In the 1990s biregional relations took on a new verve, with European political and economic presence in LAC reaching new heights. There are three concomitant explanations for this. First, Spain and Portugal joined the EU in 1986 and, as former colonial powers, campaigned to include LAC in the EU external agenda. Second, in its quest for global player status in the 1990s and early 2000s, the EU adopted a rather active and dynamic position regarding LAC (Gardini 2012); however, then as now the continent was not a priority for the EU. Third, the ending of the Cold War opened up new spaces for actors other than the United States, and marked a coalescence of perceived interests—in political and economic terms—between the United States and Western Europe on the one hand and Latin America on the other. The US-sponsored political (democracy) and economic (open economies and free trade) model largely adopted by Western Europe then spread throughout Latin America. Economic openings and vast privatization attracted many European investments to Latin America. The process of democratic transition in the region during the 1980s and 1990s fuelled the relaunch of the LAC integration project, thus creating more commonalities and shared interests between the EU, which was eager to promote its own model overseas, and LAC.

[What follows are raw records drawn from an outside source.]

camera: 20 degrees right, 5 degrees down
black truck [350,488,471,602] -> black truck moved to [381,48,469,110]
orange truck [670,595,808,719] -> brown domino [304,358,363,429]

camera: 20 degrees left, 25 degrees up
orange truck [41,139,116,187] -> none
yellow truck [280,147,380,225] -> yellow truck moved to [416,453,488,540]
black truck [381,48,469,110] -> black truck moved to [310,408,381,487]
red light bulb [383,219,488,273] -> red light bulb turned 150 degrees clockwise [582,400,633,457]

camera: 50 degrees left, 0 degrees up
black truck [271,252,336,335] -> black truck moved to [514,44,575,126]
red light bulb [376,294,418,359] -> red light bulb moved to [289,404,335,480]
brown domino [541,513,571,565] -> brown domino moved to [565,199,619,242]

The global financial crisis that shook the world in 2008 and the concomitant impetuous rise of the People’s Republic of China and other non- traditional powers have had a significant impact on the importance of Europe in Latin America. The European role has declined in relative terms over the past decade. Europe’s internal problems, such as the UK’s decision in a referendum to leave the EU (known as Brexit), migration, poor economic performance and institutional sclerosis have diminished the attractiveness of the European model in LAC. The rise of China has eroded the EU’s share of Latin America’s markets and tarnished its development model and cooperation activities. Since 2014 China has replaced the EU as LAC’s second most important trading partner (Pineo 2015), and China has actually become the leading export market for Brazil, Chile, Peru and Uruguay (OEC 2019). Chinese investments and cooperation are being marketed extremely well, not least for ideological reasons, and are now challenging European ones. The space available for the EU in the region is shrinking.

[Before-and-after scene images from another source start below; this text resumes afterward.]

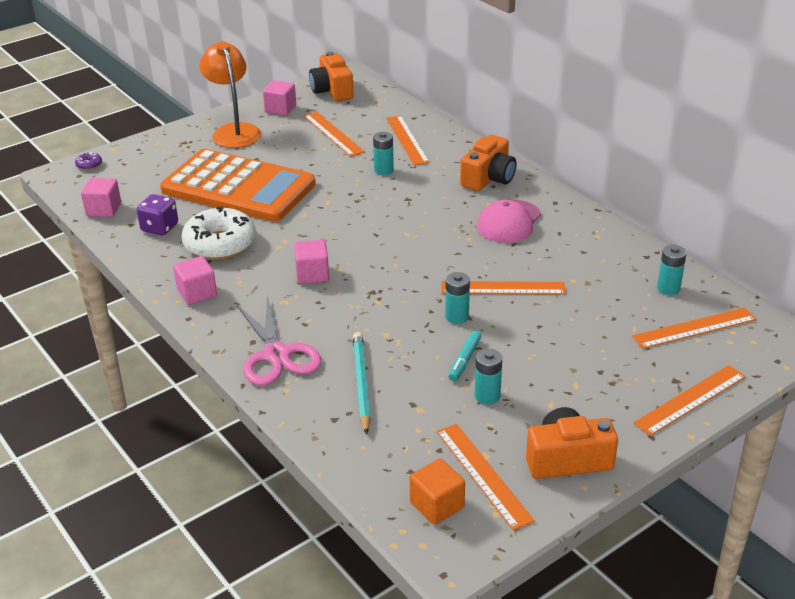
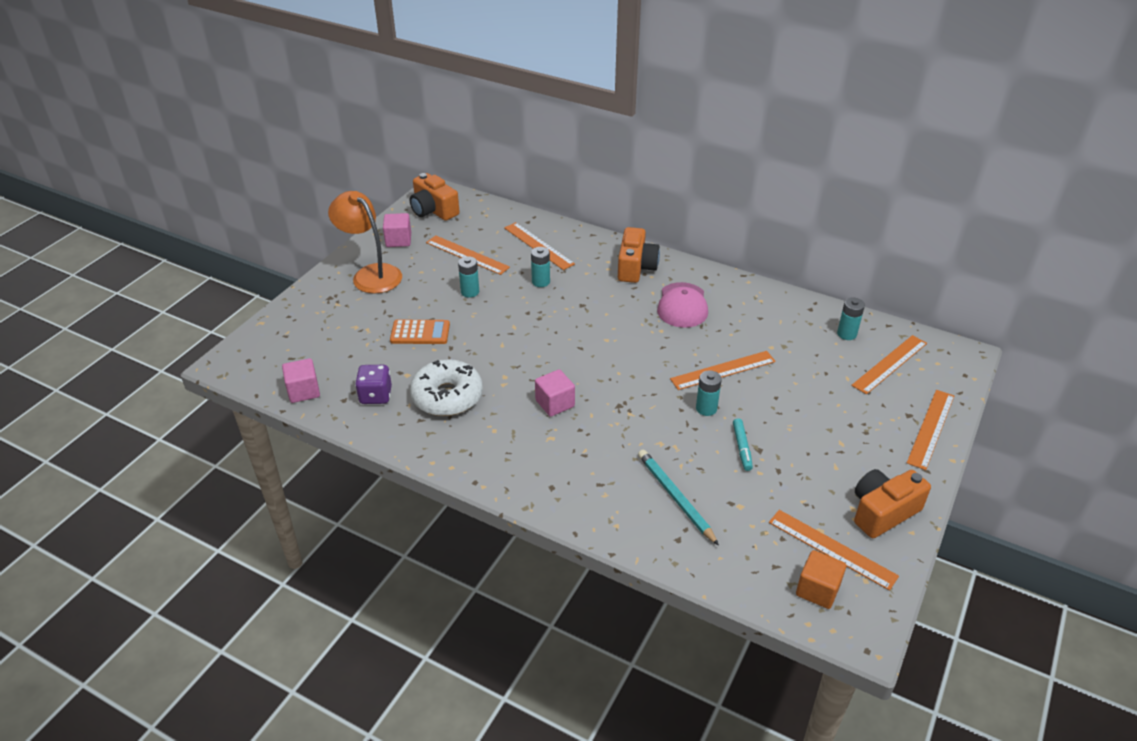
camera: 25 degrees left, 5 degrees up
purple donut [75,152,102,170] -> none
orange calculator [160,149,316,222] -> orange calculator [390,320,450,344], size x0.42
pink cube [173,256,217,305] -> none
pink scissors [236,295,321,386] -> none
turquoise battery [475,349,502,404] -> turquoise battery moved to [458,256,479,298]

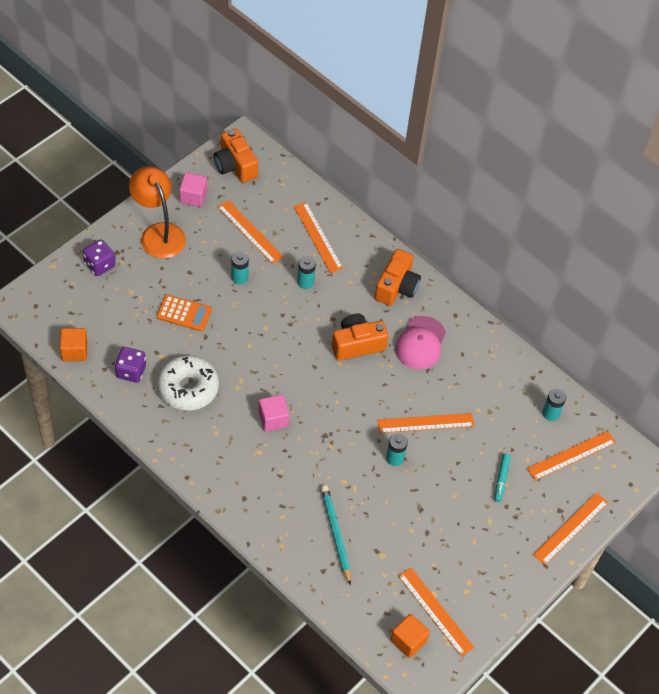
camera: 10 degrees right, 15 degrees up
pink cube [282,358,320,403] -> orange cube [60,328,88,361]
turquoise marker [733,418,753,471] -> turquoise marker moved to [494,454,511,502]
orange camera [854,469,931,538] -> orange camera moved to [332,314,389,361]
none -> purple dice [83,239,115,276]

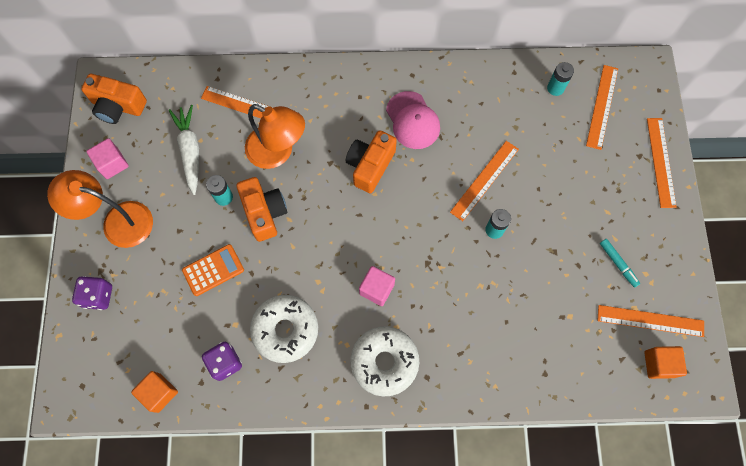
camera: 40 degrees left, 15 degrees up
orange ruler [217,200,284,264] -> white carrot [169,105,199,195]
turquoise battery [297,256,316,289] -> orange lamp [245,104,305,169]
turquoise pencil [321,486,351,585] -> none
orange camera [375,249,421,306] -> orange camera moved to [236,177,287,242]
turquoise marker [494,454,511,502] -> turquoise marker moved to [600,239,640,288]
none -> white donut [350,326,419,396]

Yet a resurgence in the EU’s attention to Latin America has been palpable since 2016 (Mori 2018). The EU included Latin America in its 2016 Global Strategy, signalling a will to relaunch bicontinental relations. In 2016 the EU also signed the bilateral EU-Cuba Political Dialogue and Cooperation Agreement, which set out an agenda for engagement with Havana, still a key issue in regional politics. The same year the EU adopted a firm position vis- a-vis the Maduro administration in Venezuela. Brussels urged Caracas to restore democratic legitimacy and the rule of law. In that year too Ecuador joined the free trade agreement that Colombia and Peru had concluded with the EU since 2013. This relaunched EU economic diplomacy in Latin America and weakened the intransigence of the radical Bolivarian camp. Most importantly, these actions demonstrated the EU’s re-engagement with the continent, which was reinforced in 2019 with even bolder moves (see "Present and future: could the EU stage a comeback in Latin America?’).